Not entirely self-evidently. Position independent code was slower at the time and avoiding having to patching function addresses at load time is a net win.
More importantly, there’s backwards compatibility. By the time the 8086 came out, people had spent serious money on getting binary-only software (WordStar cost hundreds of dollars, for example). “Buy this computer, and you can keep running the software you paid for, but faster” was a good selling point.
I wonder why couldn't Intel simply introduce single 'offset' register for apps ported from 8080, and make all other registers 20-24bit. Why bother with 4 different registers and all that segmentation nightmare?
A single one would require a ported app to understand that it worked with bigger registers in order to take advantage of the bigger address space. Some really old computers did work like that, but to allow several apps to coexist in memory, not to give each app more addressable memory.

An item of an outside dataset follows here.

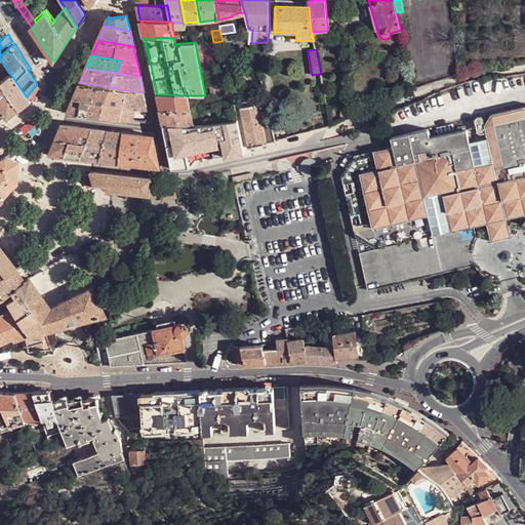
[(27,97),(10,74),(0,82),(0,84),(17,110),(24,105),(30,101),(27,96),(27,97)]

The segment register solution does both almost for free in most cases. Code gets a segment, data gets a segment, stack gets a segment... and you are free to use all of memory if you bother to use the ES register. In many cases, that could be isolated to a small piece of the program so that was also quite cheap.
As someone who wrote code in assembler, Pascal, and C for those machines: it wasn't at all a nightmare. It was quite easy and simple.
Lots of benefits to a word size a power of 2.
Very few benefits to a clunky 24 or 20 bit word size; now it costs more and is a bizarre boutique architecture in a world where it needs to compete with 8 bit Z80s and 6502s.